In YouthTruth’s work with schools and districts, we place a high priority on presenting our analysis in a way that positions educators to digest and act on the data gathered. School and district leaders receive customized reports that translate detailed student feedback into actionable data and insight to better inform decision-making. Eighty-five percent of administrators agree that they have used YouthTruth data to make specific policy or programmatic decisions.
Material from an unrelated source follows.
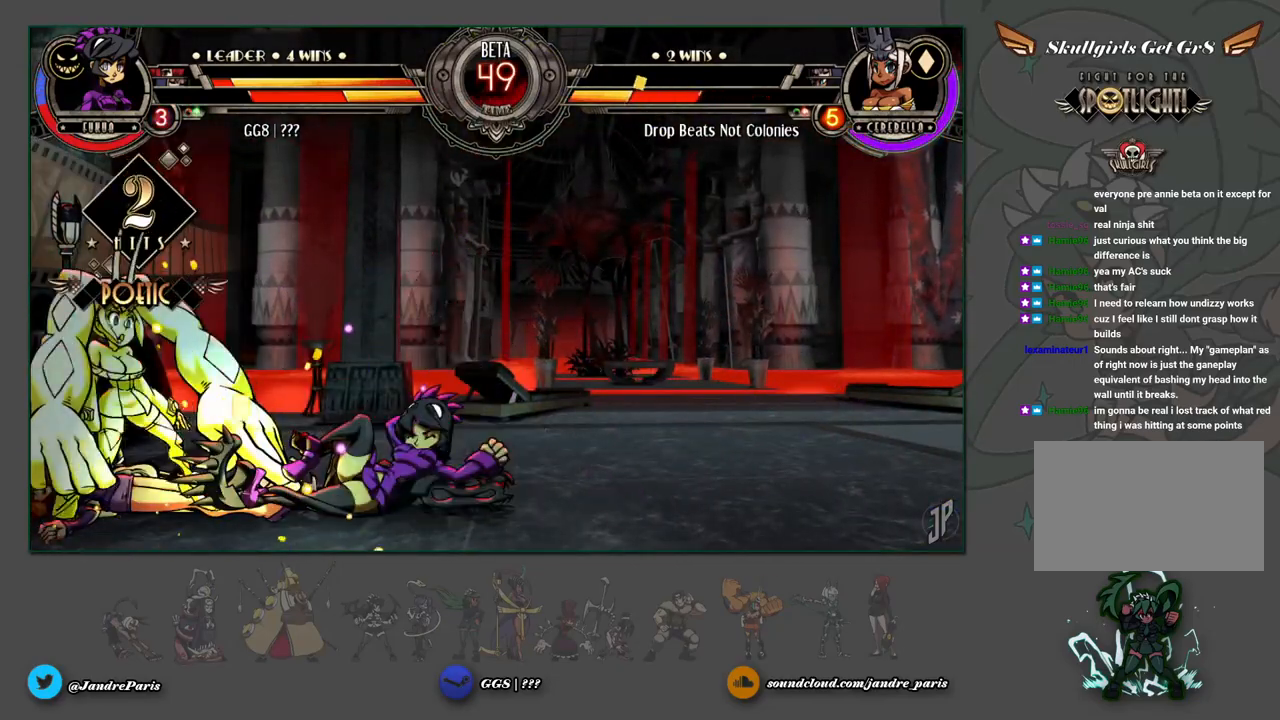
{"buttons": [], "left_stick": "down", "events": [[17, "CROSS", "up"], [17, "left_stick", "center"], [433, "left_stick", "down"]]}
As Atlanta principal Peter McKnight shares, student perceptual feedback can function as an important leading indicator because “it measures some factors that are not directly manifest in the typical measures for school performance, like test scores, attendance rates, and graduation rates.”
(Watch Peter’s full interview in which he discusses his own school’s surprising findings upon looking at the data: “Using YouthTruth Data To Drive Change: One School’s Experience.”)
Asking for beneficiary feedback is a prompt to engage in a dialogue and to forge an emotional tie with those we intend to serve. Combining a reasonable structure to collect opinions with an earnest intent to listen will enrich your organization’s ability to effect social change.